Industrie des machines: la renaissance de Tornos
Donnée pour pratiquement morte il y a seulement cinq ans, la fabrique de tours automatiques Tornos à Moutier (BE) est non seulement sauvée, mais elle s'apprête à faire son entrée en bourse. Annoncée début février, elle aura lieu le 13 mars. L'opération devrait lui rapporter 100 millions de francs d'argent frais.

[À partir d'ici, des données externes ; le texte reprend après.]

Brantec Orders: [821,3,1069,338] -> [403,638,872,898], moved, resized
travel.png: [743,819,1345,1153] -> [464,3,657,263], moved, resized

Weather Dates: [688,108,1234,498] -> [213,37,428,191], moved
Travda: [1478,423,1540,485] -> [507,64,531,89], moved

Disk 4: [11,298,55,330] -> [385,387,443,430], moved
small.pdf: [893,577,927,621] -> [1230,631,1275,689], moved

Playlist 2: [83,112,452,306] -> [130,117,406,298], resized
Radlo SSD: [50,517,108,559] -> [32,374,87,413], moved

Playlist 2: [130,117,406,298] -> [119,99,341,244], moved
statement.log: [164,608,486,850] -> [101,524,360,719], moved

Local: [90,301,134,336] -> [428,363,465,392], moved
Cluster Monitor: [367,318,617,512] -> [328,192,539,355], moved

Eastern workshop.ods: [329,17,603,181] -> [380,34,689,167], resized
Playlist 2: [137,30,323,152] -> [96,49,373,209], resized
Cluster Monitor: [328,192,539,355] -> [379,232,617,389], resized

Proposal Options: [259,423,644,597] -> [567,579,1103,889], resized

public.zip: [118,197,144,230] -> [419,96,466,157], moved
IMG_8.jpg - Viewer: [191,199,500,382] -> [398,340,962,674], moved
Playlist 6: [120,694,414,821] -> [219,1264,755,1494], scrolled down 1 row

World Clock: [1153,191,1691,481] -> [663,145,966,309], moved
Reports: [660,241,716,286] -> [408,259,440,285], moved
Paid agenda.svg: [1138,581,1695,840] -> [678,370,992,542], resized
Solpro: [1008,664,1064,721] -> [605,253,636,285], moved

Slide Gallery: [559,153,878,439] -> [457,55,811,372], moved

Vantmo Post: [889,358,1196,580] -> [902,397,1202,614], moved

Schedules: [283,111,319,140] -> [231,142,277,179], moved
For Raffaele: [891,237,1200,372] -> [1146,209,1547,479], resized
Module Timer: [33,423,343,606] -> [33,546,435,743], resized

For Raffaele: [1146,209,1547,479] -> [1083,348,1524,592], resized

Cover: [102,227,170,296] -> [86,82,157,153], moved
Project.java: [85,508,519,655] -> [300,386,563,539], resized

L’ex-Tornos-Bechler a pratiquement doublé son chiffre d’affaires entre 1997 et 2000, le faisant passer de 197 millions à 370 millions de francs. Sur ces quatre ans, le cash-flow brut (bénéfice avant intérêts, impôts, dépréciations et amortissements) a crû en moyenne de 31% par an.
«Ces performances sont supérieures à ce que notre structure financière peut supporter. Nous avons besoin de capitaux pour conquérir de nouveaux marchés», a déclaré vendredi Anton Menth, patron de Tornos à l’occasion de la présentation de la future entrée en bourse de la société.
Du point de vue de l’investisseur, l’intérêt à miser sur Tornos «réside dans notre forte croissance, tant qualitative que quantitative», a continué M. Menth. «Nous sommes leaders dans la production de tours automatiques, la concurrence n’arrive pas à nous rattraper».
Avec ses 1230 collaborateurs, dont un millier dans la cité prévôtoise, la société table sur une croissance des ventes de 10% par an jusqu’en 2004. Sa marge brute devrait être de 13%. Elle entend en outre investir en moyenne 14 millions de francs par an dans la recherche et le développement.
Tornos affirme que la demande en pièces de décolletage, que fabriquent ses machines, augmente au niveau international. Deux tours automatiques sur trois de la société du Jura bernois sont commandés par des clients des industries électronique et automobile.
La possible entrée en récession de l’économie américaine, où Tornos a réalisé 21% de son chiffre d’affaires l’an passé (contre 56% en Europe), n’inquiète pas M. Menth. Selon lui, les perspectives demeurent solides dans le segment sur lequel sa société est active. Tornos a en outre la possibilité de s’étendre où elle est peu présente, comme en Europe de l’Est ou en Asie.
«La firme a totalement changé ces cinq dernières années», a rappelé M. Menth. Elle propose chaque année deux nouveaux produits issus de la technologie Deco 2000, combinant les avantages de la machine à came à ceux de la technologie numérique. La crise de la première moitié des années nonante est oubliée.
Les investissements nécessaires pour parvenir à ce résultat ont représenté 50 millions de francs entre 1999 et 2000 et Tornos en dépensera autant ces deux prochaines années. A l’étroit dans ses locaux, l’entreprise veut notamment construire un nouveau bâtiment à Moutier.